Figure 6: RepID is present in a complex between LCR and Rep-P in early replicating HBB loci.

(a) Schematic illustration of the beta-globin locus and the outline of ChIP-3C procedure. Cells were lysed and digested with HindIII. Crosslinked chromatin fragments were immunoprecipitated with anti-RepID antibody and ligated. Crosslinks were reversed and DNA was isolated and amplified by PCR. The primers and TaqMan probe used for the ChIP-3C analysis are listed in the ‘Methods’ section.

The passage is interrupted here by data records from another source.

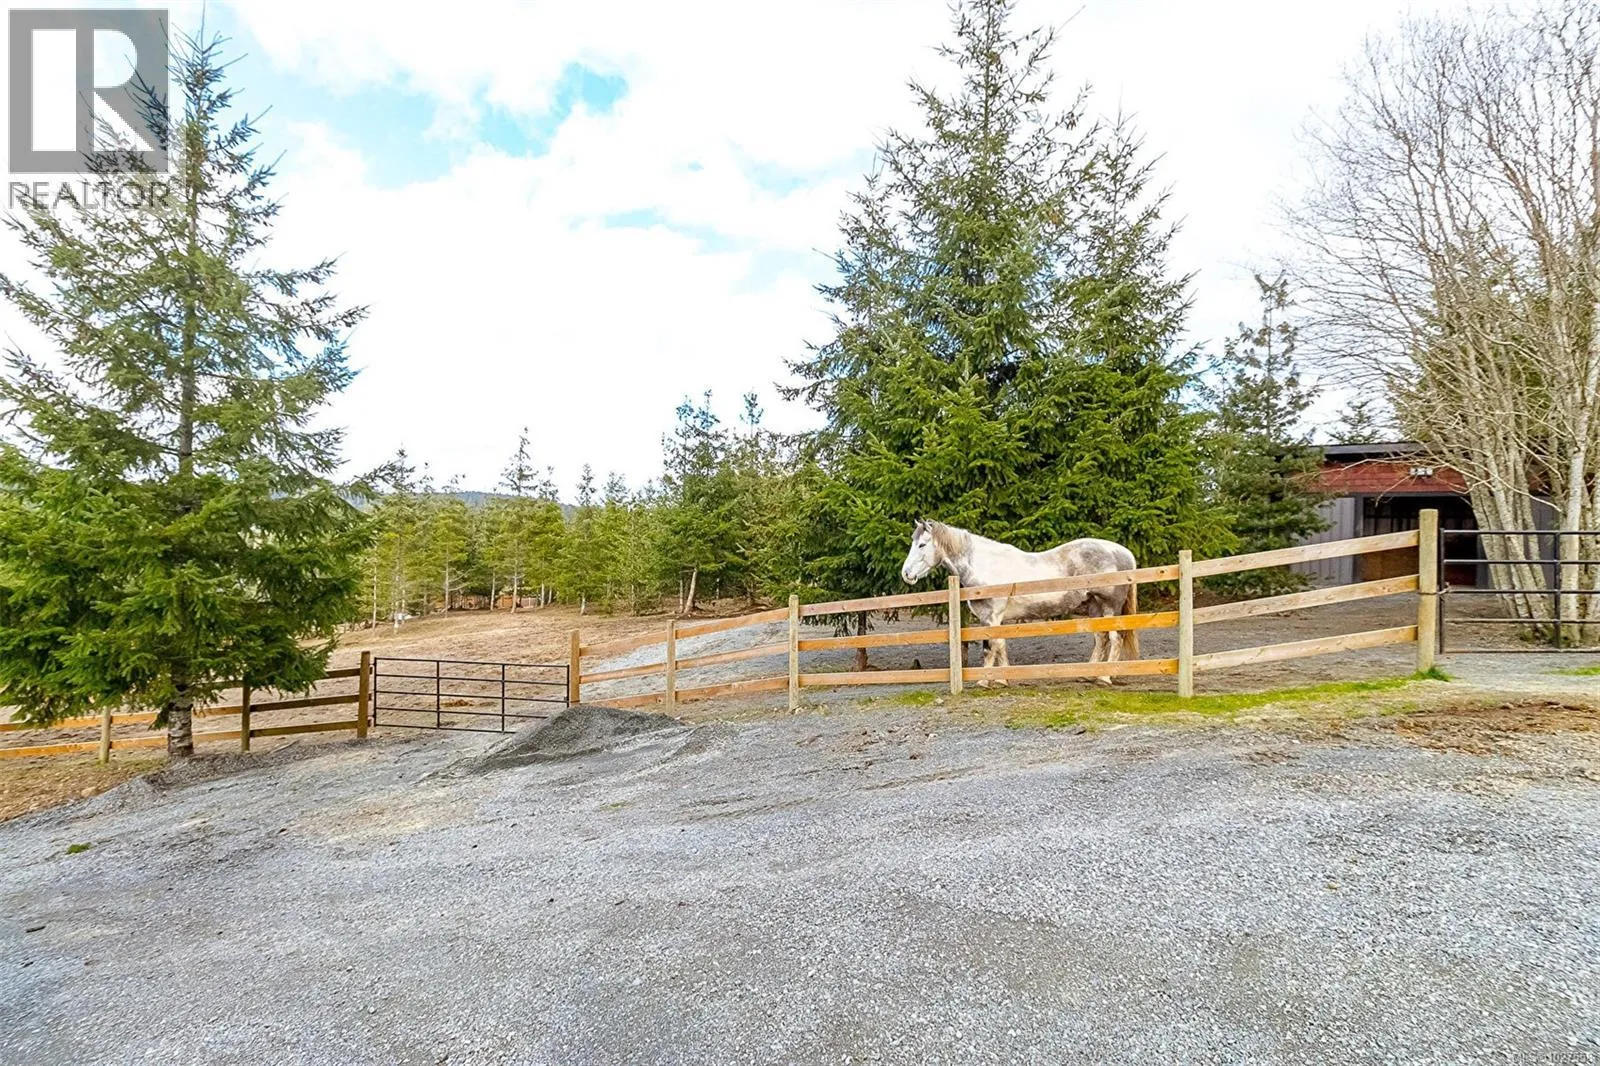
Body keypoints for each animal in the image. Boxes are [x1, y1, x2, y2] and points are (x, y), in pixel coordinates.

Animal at [899, 520, 1141, 686]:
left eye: (922, 545)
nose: (906, 574)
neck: (986, 566)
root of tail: (1125, 552)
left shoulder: (991, 616)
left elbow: (989, 648)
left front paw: (984, 681)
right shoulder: (996, 619)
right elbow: (1000, 645)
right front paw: (1002, 680)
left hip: (1110, 607)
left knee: (1114, 639)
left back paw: (1104, 677)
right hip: (1094, 606)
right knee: (1101, 638)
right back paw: (1090, 673)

The red arrows indicate the location of AG and HS2 on the beta-globin locus, which are more than 50 kb away from each other. (b) ChIP-3C analysis of long-distance RepID-associated chromatin interactions at the HBB locus in U2OS WT and RepID knockout cells. The 3C primers correspond to sequences near the downstream sticky ends of the 3C fragments. Primer/probe combinations were designated p6 to p13, and their locations are indicated as half arrows. The x axis shows the positions of the restriction fragments on the genomic scale (vertical bars). The diagram represents the extent of PCR amplification of each primer/probe pair. Values represent the average of triplicate samples (bars represent s.e.’s). Data were obtained after subtraction of no ligation controls and were normalized to the AG site loading control. Primer efficiencies were normalized using a single bacterial artificial chromosome (BAC) clone covering the genome segment under study.